By both accounts the two disputants retrieved their horses and rode off, each cursing the other for cowardice, poltroonry, and conduct unbecoming any kind of gentleman. In Knoxville each told his version of the story to friends and followers, who amplified the competing versions in the area newspapers. “Let us ask,” wrote one Sevier partisan, “how many hundreds of respectable characters are in this and several other states who have been eyewitnesses of the governor’s courage? . . . Is he not the man whose exertions have taken from the numerous hordes the savage wilds and placed on them a rising, growing, and respectable republic?” The governor had no need to prove his courage. As for Jackson: “The judge, shark-like, intending to grasp the prey into his voracious jaws, has unfortunately darted himself out of the water flat on his own back, upon a dirty beach, from where it will be impossible for him, with all his serpentile windings, to make his retreat with credit.”

A Jackson advocate answered that the blame all lay with Sevier, for “vulgar and ungentlemanly expressions” drawn from “the most secret recesses of his infernal disposition.” The governor had claimed his greater age as reason not to fight Jackson. “If you had saw the ease with which his Excellency dismounted, and the good use he made of his heels after he had dismounted, you would have thought him a youth of not more than eighteen.”

The affair afforded entertainment for months afterward, as each side spent the autumn and winter recounting the insults and outrages committed and suffered by their champions. Few minds, apparently, were changed by all the words and ink.
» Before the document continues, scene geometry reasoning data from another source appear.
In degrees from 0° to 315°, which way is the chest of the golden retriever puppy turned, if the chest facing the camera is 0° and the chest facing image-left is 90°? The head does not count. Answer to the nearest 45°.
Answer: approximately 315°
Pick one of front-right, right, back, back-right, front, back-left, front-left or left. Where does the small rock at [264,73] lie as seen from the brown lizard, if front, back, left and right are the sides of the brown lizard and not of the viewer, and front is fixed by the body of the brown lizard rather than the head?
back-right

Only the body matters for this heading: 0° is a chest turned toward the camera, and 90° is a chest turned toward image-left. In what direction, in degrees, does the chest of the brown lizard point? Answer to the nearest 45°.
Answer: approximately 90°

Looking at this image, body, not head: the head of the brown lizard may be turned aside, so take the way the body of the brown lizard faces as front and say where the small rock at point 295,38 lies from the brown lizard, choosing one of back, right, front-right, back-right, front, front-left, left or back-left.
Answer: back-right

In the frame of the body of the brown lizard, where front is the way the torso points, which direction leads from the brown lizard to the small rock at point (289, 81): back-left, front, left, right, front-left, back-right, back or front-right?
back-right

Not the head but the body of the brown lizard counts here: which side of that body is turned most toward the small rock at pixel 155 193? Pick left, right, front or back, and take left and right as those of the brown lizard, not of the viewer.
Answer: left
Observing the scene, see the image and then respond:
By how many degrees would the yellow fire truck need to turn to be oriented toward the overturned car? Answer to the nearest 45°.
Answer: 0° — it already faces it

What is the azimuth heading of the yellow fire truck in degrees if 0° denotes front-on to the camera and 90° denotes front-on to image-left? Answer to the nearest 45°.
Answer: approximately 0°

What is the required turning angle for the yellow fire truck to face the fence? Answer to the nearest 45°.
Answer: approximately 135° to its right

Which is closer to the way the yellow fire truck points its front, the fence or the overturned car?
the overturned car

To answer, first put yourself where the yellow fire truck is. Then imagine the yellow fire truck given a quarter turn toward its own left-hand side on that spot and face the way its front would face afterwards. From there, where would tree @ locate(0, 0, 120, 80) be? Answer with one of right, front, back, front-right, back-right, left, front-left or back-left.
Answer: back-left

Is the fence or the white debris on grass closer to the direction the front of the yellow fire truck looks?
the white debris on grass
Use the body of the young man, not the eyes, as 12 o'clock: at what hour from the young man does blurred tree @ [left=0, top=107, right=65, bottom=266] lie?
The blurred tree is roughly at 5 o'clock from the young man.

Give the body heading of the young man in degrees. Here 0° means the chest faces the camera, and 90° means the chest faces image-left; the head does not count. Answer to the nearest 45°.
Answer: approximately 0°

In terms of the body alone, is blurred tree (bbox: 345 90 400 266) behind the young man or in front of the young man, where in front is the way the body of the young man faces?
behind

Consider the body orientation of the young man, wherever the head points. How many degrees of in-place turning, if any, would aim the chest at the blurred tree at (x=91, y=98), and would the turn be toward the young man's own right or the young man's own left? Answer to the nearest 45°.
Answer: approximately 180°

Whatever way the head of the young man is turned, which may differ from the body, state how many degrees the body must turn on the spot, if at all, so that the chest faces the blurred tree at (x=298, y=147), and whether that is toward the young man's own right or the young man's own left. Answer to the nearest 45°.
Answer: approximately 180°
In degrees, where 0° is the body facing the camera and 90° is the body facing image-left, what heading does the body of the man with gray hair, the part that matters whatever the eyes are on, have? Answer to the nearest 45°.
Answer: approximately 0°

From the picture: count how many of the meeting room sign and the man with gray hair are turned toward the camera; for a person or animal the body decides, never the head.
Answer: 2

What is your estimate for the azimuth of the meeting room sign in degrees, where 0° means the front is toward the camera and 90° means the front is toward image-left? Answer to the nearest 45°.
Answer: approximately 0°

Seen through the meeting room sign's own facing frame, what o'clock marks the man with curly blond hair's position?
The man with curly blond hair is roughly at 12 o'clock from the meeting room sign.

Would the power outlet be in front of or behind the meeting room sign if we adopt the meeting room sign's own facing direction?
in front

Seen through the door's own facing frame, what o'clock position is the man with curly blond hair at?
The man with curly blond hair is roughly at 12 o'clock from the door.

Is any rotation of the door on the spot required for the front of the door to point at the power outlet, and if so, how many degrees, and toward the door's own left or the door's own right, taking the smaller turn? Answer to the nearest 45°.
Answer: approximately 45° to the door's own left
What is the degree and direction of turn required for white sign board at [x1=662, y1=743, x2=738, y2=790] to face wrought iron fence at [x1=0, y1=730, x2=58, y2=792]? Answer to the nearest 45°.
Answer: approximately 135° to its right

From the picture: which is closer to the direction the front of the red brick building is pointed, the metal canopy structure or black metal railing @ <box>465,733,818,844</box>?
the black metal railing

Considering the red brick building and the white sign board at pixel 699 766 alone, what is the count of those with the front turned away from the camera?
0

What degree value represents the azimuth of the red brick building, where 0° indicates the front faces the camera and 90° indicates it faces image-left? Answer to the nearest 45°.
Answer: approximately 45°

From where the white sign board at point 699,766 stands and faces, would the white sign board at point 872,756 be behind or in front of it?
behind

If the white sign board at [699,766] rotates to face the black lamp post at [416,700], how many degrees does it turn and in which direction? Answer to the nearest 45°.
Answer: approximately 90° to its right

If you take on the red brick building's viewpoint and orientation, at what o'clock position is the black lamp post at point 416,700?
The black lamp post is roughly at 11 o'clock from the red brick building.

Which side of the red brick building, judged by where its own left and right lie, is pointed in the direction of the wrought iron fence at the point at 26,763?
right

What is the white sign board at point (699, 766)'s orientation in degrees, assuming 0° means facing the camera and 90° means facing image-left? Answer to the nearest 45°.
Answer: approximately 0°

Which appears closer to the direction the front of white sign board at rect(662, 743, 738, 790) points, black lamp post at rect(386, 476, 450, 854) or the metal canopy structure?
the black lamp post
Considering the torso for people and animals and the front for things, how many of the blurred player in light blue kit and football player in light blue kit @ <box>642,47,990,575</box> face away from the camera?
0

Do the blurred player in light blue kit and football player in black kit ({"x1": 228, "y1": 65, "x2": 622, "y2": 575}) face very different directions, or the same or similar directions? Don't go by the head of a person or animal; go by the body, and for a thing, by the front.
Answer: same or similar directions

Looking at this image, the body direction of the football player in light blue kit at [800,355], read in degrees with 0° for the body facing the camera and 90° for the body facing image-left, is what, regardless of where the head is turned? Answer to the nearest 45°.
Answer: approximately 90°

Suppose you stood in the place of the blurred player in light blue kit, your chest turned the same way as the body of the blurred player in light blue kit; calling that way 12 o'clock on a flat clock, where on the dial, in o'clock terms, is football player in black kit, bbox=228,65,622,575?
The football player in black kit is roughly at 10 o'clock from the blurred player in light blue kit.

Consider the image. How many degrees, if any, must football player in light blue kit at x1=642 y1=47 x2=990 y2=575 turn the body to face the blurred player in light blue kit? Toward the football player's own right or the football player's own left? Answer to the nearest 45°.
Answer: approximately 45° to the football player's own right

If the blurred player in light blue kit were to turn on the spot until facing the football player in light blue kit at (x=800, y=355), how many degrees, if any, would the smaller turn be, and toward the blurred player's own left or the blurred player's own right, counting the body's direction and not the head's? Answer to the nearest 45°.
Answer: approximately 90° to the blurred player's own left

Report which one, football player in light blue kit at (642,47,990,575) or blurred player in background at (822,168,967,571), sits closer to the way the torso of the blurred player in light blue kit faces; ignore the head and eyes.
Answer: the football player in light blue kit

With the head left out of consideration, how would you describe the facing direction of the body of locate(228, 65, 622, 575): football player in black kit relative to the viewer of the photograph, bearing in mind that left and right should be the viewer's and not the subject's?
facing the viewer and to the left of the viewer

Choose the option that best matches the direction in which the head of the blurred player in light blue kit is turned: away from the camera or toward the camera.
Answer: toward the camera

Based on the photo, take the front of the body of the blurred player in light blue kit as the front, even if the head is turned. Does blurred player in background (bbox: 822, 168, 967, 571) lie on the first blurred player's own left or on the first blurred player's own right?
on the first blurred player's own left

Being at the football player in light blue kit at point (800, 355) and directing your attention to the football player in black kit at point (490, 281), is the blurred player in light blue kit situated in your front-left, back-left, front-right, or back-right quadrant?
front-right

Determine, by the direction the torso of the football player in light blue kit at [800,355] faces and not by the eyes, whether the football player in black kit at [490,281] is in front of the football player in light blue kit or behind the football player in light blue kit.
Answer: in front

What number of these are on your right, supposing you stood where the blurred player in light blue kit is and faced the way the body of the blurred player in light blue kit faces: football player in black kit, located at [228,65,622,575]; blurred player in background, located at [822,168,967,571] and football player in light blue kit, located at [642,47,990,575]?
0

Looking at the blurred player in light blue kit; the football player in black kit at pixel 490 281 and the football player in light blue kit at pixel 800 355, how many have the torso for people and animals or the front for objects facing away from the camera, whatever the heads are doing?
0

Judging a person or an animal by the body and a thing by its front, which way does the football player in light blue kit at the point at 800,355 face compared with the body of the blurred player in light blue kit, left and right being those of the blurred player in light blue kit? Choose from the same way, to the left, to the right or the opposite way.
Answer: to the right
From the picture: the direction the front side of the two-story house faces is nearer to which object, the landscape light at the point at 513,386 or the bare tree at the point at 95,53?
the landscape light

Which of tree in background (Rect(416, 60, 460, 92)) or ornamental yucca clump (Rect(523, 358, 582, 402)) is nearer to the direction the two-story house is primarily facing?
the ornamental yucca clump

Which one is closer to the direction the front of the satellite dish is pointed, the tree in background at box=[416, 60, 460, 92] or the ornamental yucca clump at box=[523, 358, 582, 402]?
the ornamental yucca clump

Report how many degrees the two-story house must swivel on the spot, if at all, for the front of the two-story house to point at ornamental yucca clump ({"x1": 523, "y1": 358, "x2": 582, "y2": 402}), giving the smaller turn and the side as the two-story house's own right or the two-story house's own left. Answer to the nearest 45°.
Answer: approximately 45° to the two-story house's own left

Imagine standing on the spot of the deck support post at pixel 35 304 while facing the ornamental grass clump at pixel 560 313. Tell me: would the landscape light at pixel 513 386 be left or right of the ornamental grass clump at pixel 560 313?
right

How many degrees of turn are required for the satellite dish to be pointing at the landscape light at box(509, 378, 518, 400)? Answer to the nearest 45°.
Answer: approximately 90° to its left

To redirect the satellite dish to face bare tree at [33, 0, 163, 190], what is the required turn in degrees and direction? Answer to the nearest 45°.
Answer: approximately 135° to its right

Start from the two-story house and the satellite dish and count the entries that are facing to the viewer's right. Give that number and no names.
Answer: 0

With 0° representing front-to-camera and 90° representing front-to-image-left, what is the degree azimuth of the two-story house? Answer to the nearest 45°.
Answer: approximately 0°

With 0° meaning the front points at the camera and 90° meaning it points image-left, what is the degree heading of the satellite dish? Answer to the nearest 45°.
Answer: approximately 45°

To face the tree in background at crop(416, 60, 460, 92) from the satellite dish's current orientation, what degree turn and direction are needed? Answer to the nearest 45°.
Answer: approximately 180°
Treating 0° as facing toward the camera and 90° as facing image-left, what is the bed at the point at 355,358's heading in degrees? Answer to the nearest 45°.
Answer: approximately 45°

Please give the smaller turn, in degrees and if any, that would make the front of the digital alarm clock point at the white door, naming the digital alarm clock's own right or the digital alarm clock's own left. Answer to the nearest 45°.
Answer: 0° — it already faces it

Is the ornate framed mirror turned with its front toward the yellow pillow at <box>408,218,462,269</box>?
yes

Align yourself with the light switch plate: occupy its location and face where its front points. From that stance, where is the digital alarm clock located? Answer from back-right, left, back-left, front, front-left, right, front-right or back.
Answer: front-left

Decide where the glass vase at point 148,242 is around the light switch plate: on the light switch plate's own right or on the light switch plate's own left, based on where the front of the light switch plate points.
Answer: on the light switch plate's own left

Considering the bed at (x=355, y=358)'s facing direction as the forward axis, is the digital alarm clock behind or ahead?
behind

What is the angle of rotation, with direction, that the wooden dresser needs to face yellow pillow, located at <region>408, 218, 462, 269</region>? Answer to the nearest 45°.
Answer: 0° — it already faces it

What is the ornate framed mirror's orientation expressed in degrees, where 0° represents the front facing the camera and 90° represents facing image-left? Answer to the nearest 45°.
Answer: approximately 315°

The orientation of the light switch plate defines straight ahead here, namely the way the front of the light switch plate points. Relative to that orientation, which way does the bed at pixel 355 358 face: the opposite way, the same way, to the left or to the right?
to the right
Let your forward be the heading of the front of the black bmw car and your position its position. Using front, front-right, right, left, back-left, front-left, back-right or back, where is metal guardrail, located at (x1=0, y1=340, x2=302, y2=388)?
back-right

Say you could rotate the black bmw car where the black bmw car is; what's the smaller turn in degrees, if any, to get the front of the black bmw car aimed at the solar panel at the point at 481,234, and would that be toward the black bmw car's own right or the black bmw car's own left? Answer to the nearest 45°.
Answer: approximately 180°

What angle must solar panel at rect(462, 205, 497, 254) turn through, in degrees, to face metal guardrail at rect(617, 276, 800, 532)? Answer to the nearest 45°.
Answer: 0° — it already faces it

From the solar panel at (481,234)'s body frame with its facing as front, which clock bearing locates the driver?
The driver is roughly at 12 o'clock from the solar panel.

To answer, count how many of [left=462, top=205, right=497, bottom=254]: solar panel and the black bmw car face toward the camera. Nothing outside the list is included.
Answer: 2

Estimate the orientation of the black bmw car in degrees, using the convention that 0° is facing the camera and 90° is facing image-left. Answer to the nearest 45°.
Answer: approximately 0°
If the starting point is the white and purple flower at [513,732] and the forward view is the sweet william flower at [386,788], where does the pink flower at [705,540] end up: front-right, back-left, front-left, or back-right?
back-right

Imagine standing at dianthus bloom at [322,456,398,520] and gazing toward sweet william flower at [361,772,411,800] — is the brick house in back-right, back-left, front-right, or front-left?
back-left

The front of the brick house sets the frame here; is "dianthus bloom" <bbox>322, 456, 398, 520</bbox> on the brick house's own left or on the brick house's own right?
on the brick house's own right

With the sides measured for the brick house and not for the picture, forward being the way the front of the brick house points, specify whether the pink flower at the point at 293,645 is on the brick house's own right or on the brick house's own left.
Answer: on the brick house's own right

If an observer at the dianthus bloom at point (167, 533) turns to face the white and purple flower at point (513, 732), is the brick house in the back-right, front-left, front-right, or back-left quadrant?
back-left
Yet for those paying close attention to Jackson, the spat with Sevier revealed something significant. Sevier never took Jackson’s challenge seriously because he considered it politically motivated, which it was in part. And for Sevier, politics was politics, a game that didn’t lack importance but hardly rose to the level of putting one’s life in jeopardy.

Jackson didn’t play games, at least not with politics. He took politics very seriously, for politics involved honor, reputation, and principle. These meant more to Jackson than life itself. He would have fought Sevier over politics even if he had expected to die in the duel.

And he certainly didn’t play games with Rachel’s reputation. When Sevier, having affronted Jackson politically, compounded his sin by slandering Rachel, there was no chance Jackson would forgive him. And he never did.